I found the executive summary and the full paper [pdf, 1MB] worth the time to review.

Still, as I wrote on Twitter (X) a few weeks ago, I remain concerned that Canada’s Online Harms Act may not address the root cause of harms online. The Act may indeed reduce the number of despicable posts we see on digital platforms, but it will do nothing to reduce the number of despicable people who hold those despicable points of view. It will just be harder to find them.

Obligation to serve

Last week, I touched on the obligation to serve in a post about the challenges of providing telecom services in high cost serving areas.

I thought it would be worthwhile exploring that concept a little more.

In the file discussed last week, the CRTC asked TELUS a number of questions. One of them started with, “Given that TELUS is currently subject to an obligation to serve in terms of the provision of basic primary exchange service, explain how the company intends to continue to meet this obligation”.
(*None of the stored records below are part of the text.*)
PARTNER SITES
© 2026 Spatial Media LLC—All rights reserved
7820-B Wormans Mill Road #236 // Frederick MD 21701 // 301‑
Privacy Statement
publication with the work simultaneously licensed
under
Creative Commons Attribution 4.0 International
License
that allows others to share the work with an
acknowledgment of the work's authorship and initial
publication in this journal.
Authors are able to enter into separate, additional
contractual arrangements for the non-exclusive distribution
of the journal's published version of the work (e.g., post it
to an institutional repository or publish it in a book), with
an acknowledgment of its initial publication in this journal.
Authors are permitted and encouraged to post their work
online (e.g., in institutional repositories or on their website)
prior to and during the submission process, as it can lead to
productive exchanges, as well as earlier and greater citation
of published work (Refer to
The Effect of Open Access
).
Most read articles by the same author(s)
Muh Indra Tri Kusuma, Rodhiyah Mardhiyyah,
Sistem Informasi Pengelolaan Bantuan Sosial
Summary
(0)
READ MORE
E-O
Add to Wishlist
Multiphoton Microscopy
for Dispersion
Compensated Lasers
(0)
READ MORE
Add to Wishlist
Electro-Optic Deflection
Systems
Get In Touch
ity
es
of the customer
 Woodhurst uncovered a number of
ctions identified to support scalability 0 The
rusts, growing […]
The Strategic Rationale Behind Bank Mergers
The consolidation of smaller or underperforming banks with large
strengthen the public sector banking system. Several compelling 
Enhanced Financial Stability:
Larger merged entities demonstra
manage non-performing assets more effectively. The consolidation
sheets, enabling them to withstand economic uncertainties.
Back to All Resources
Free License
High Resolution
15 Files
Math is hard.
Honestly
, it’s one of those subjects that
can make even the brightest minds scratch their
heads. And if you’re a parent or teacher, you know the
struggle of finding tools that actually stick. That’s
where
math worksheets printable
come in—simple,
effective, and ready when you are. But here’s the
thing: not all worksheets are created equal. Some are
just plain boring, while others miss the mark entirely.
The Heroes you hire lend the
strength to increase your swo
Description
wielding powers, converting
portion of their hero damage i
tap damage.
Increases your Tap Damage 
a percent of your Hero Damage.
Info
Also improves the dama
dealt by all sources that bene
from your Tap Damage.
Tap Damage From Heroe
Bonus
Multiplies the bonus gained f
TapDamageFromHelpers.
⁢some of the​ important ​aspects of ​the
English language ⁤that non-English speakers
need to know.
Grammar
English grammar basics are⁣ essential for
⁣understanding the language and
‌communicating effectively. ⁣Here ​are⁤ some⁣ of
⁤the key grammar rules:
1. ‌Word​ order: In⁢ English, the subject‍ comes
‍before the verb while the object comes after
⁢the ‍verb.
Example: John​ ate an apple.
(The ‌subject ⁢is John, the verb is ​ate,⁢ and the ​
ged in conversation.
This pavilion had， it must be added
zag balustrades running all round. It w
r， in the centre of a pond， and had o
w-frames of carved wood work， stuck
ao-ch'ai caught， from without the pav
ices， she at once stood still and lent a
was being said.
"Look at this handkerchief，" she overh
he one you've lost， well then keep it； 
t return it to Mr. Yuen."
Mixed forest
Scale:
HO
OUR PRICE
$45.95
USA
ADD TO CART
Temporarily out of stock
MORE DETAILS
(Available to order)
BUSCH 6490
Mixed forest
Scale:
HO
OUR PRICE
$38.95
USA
What is this obligation? Back in 2011, the CRTC issued a policy determination on precisely that issue. The operative paragraphs in that document is paragraph 6: “The obligation to serve requires ILECs to provide telephone service to existing customers, new customers requesting service where the ILEC has facilities, and new customers requesting service beyond the limits of the ILEC’s facilities.4” What did that footnote [4] say? “The terms and conditions associated with such service extensions are set out in the ILECs’ respective General Tariffs.”

More recently, the CRTC confirmed this in 2020, saying “In exchanges that continue to be regulated, the obligation to serve includes the provision of tariffed local voice services and related services (e.g. optional features) throughout the ILECs’ serving territories, subject to any limitations set out in the general terms of service.”

As it turns out, that is a very important caveat. The obligation to provide services is not an absolute one. If the potential customer is beyond the limits of the service provider’s facilities, then we need to examine the General Tariffs to see what terms apply.

Item 103 of the General Terms of Service for TELUS is entitled “The Company’s Obligation to Provide Service”. In section 103.1 (c), we find “The Company must provide service to all customers who apply except when… the Company cannot acquire or maintain the equipment, facilities, rights-of-way, rights-of-access, or space in or on buildings that are necessary to provide service”.

It is important to note that these terms of service are CRTC approved.

There are other interesting precedents to explore. For example, there are CRTC requirements for de-standardization or withdrawal of a service. The rules say that the carrier must provide notice to each affected customer, as well as information on how to participate in the Commission’s process. The CRTC encourages (but no longer requires) companies to identify any substitute services, where available, in the customer correspondence.

Let’s tie these provisions back to last week’s post, examining the challenges of providing phone service to 110 residential subscribers in 8 small communities with limited commercial power, located in mountainous geography. TELUS has identified an alternate service provider for customers to use as a substitute when its services are discontinued.

The commercial business case for serving these communities simply doesn’t work without a substantial subsidy. The CRTC no longer operates a fund for high cost serving areas, but the regulator could choose to designate these communities as eligible for its Broadband Fund. The two funds are fundamentally different. The CRTC used to fund the shortfall in annual operating expenses for high cost areas; the Broadband Fund is a one time injection to correct the projected business case for unserved areas.

Should a subsidy program trigger an open competition for the funding? What is appropriateness of funding a new network, when another service provider is already present?

A reminder that the CRTC re-opened its consultation on the Broadband Fund, inviting comments until June 5.

In a competitive marketplace, what is meant by the obligation to serve?